Mmmm, one of my favorite drinks of the holiday season, without a doubt is eggnog. This season, I thought it might be fun to try making my own batch of the stuff, mixed of course with some spiced Jamaican rum. Here is the recipe incase you would like to be adventurous this holiday season too. From what I read, if it's properly stored, it can last up to a few months (transfered to a bottle and kept in the fridge).

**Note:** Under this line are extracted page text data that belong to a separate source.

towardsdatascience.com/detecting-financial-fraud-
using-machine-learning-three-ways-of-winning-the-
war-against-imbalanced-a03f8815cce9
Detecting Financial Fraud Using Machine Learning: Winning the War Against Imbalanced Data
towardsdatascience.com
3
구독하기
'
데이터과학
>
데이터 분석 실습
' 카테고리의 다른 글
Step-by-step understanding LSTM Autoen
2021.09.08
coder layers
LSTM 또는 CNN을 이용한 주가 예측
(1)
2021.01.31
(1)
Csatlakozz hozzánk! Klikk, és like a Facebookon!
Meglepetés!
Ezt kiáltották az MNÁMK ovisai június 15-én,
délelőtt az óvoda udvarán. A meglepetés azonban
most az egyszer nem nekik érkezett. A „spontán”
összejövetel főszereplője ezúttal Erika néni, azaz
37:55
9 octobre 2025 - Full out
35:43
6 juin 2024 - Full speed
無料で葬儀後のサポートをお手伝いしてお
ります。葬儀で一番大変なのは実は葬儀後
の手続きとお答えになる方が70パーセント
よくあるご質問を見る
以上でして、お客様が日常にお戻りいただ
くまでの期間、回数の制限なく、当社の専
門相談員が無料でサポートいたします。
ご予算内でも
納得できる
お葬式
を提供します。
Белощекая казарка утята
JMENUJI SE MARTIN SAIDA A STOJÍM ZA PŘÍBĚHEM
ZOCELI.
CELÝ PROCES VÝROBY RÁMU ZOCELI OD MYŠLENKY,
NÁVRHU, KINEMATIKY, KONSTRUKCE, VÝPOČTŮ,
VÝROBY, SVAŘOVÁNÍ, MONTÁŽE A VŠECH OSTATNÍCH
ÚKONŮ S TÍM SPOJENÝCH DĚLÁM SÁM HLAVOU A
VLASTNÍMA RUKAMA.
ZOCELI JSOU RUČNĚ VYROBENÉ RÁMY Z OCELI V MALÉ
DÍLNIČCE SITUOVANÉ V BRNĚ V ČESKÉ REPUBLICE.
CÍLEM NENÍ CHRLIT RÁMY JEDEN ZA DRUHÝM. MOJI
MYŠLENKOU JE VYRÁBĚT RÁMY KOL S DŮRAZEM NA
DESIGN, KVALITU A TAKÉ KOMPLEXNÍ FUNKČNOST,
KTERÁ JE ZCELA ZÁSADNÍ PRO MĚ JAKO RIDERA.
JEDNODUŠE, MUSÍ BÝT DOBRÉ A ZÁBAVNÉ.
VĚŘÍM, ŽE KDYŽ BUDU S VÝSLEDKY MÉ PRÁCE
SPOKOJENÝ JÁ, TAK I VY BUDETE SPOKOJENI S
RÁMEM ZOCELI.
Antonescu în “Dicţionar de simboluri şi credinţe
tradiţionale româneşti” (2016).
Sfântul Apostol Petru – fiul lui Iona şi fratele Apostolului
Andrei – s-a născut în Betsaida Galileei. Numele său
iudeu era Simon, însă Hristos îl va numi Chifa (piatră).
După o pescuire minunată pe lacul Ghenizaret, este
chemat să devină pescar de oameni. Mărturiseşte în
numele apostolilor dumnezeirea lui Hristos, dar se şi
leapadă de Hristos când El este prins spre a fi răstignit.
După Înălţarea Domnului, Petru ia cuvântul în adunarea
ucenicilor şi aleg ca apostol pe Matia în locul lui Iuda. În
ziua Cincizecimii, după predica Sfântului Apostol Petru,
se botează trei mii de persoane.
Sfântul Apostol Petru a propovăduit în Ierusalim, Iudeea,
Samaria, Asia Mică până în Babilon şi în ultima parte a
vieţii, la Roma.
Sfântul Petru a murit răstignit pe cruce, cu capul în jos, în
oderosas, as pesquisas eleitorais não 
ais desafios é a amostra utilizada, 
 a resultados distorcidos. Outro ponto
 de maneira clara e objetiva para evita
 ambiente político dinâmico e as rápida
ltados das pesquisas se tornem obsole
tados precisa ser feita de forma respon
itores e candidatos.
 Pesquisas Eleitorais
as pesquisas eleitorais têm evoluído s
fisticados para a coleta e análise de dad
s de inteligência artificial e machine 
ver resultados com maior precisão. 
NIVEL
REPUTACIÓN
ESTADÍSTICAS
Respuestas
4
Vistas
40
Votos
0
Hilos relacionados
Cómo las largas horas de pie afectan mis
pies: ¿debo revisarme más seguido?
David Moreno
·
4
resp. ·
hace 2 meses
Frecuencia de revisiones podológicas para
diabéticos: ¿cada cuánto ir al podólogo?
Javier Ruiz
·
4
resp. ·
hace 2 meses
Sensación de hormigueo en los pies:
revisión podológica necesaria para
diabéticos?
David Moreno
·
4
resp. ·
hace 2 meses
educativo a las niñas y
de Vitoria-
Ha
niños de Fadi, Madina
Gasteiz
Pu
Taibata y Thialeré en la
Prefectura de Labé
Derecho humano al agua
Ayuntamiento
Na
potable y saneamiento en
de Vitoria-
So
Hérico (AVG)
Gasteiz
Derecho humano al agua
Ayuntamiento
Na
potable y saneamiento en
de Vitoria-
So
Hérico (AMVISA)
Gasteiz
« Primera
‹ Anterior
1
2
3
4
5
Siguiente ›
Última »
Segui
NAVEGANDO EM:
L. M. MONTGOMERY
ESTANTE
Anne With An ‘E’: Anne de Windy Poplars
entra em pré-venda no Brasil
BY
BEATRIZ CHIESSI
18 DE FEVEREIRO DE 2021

If you have any left over after serving this punch, it could be bottled and made into an excellent gift for those hard to shop for people!
"Baltimore Eggnog"
Contributed by Derek Brown
INGREDIENTS:
2 dozen Eggs, separated
1 (750-mL) bottle VS cognac or other brandy
16 oz Jamaican rum
2 lb Powdered sugar
3 qt (96 oz) Whole milk
1 qt (32 oz) Heavy cream
1 tsp Salt
.75 tsp Grated nutmeg
Glass: Punch
PREPARATION:
In a large bowl, beat the egg yolks until light and lemon-colored. While continuing to beat, add the brandy, rum, sugar, milk, heavy cream and salt. In a separate bowl, beat the egg whites and nutmeg until they form stiff peaks. Fold the whites into the yolk mixture. Serve in punch cups. (This recipe serves 25 people.)